Öğrencilerin hepsinin kendi çocukları gibi olduğunu ifade eden Battal, “Bir evde anne babanın odası ayrı çocukların odası ayrıdır. Mutfak ayrıdır. Kampüslerde böyledir. Bizim çocuklarımız olan öğrencilerimizin kullandıkları sosyal tesisler olduğu gibi onların kullanamayacakları tesislerde var. Onların kullanamayacakları tesisleri kendilerinin gibi göstermeleri doğru değildir. Öğrencilerimizin rahat etmeleri için elimizden gelen her şeyi onlar için yapmaya çalışıyoruz. Öğrencilerimizde bunu çok iyi biliyorlar. Üniversitemizde 22 bin öğrencimiz var. Bize dilekçe veren 182 öğrencimiz var. Haberde 2 bin imza diye yansıtılıyor. Tabi insan doğru olmayan şeylere üzülüyor. Hoca yoklama istiyor onlar yoklama kağıdının altına dilekçeyi yapıştırıyor. Bakın depremden sonra kampus ağırlıklı eğitim görüyoruz. 2 bin 880 olan yurt kapasitemiz şu an 8 bine çıktı. Önümüzdeki yıl 10 bine çıkacak. Öğrenci sayımız 25 bine çıkacak. Yemekhanemiz küçük kalıyor. Hatta yemek esnasında uzun kuyruklar oluşuyor. Yemek kuyruğunu rahatlamak için ek tedbirler alıyoruz. En fazla şikayeti bu konuda öğrencilerden alıyoruz. Şimdi ben yemekhanenin bir katını kapatıp kafeterya yapma şansım yok. Diğer üniversitelerde de böyle bir şey göremezsiniz. O kafeterya hiç kimsenin değil. Daha önce kafeterya ve kantin sorunu olduğu için böyle bir uygulamaya gitmiştik. Ama şimdi böyle bir sorunumuz yok. Birimlerin önünde kantin yaptık. Eksiklikleri giderdik. Sosyal alanlara olan yatırımlarımız devam ediyor. Bizim öğrencilerimizi dışarıda kurdukları Yüzüncü Yıl Üniversitesi Öğrenci Derneği (YÖDER) var. Bu derneğin üniversite açısından resmi bir tarafı yok. Üniversiteye bağlı bir dernek değil. Muhtarlar Derneği ile YÖDER bizim için aynıdır. Yanlış noktalara vardığı için ismimizi bundan sonra kullandırtmayacağız” diye konuştu.

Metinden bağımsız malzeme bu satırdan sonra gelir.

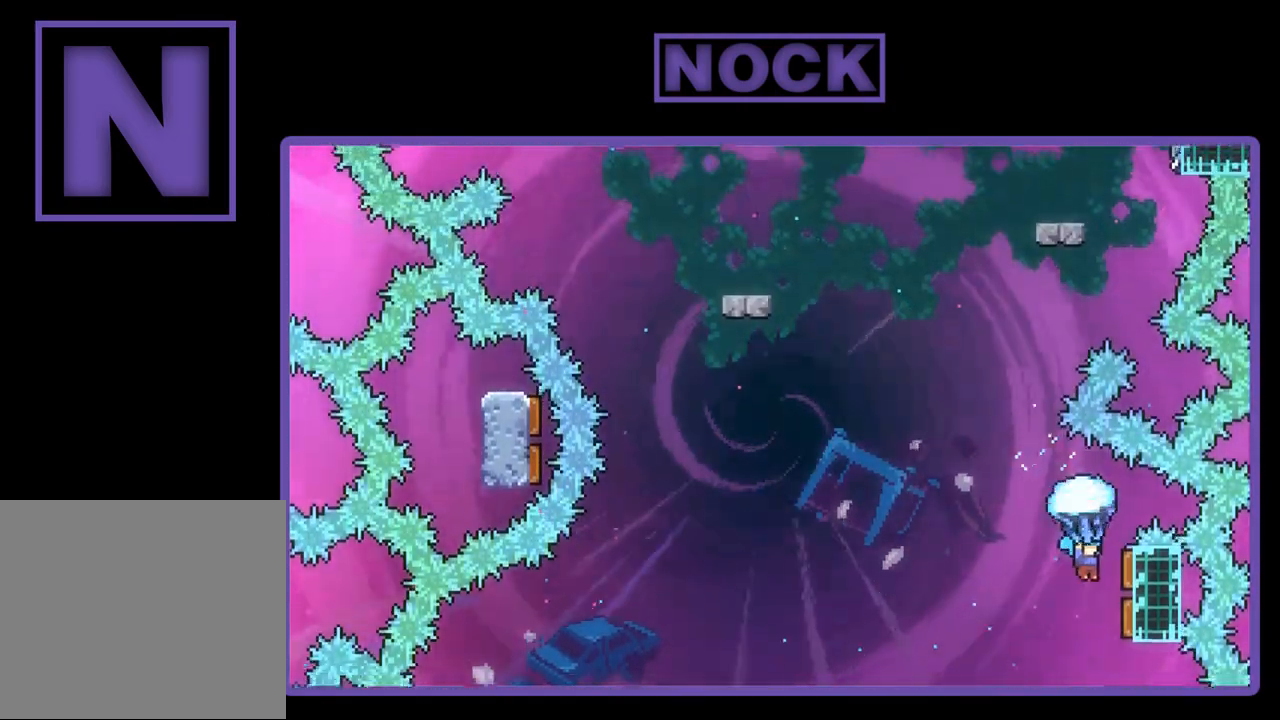
{"buttons": ["CIRCLE", "R2"], "left_stick": "center", "events": [[283, "DPAD_RIGHT", "up"]]}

“ÖĞRENCİLER BANA ÇOCUKLARIM KADAR YAKINDIR”
Öğrencilerin çocukları kadar kendisine yakın olduğunu ifade eden Battal, “Benim öğrencilerim kendi biyolojik çocuklarım kadar bana yakındır. Twitter’dan ya da Facebook’tan aramızdaki diyaloga şahit olan mezun olmuş öğrencilerimizden biri bana keşke bir daha kazanıp YYÜ de okusam diye twit atmıştı. Bizim çocuklarımızla ilişkimiz duygu temeline dayalıdır. Benimle diyaloga geçmek isteyen her öğrenci bana çok rahat ulaşıyor. Aramızdaki ilişkilerde bir sorun yok. Çok rahat bir araya gelebiliyoruz. Ben yerinde oturan bir yönetici değilim. Eğer yerinde oturan rektör olsaydım çok kısa sürede biten güçlendirme çalışmaları muhtemelen bitmemiş olurdu. Kişiliğim böyle, oturmayı sevmiyorum. Kalbimdeki insan sevgisinden dolayı hiç kimseyi dışlayamam. Benim tarzım ve tavrım budur. Benim için bütün insanlar aynıdır. Gariban ya da zengin diye bir ayrım yapmam. Bizim halkımızın bütün katmanlarıyla diyalogumuz iyidir. Kim olursa olsun kapıma gelen herkesi kapıda karşılarım. Dedim ya benim kişiliğim ve insana bakışım budur. Bugünden sonra değişemem” dedi.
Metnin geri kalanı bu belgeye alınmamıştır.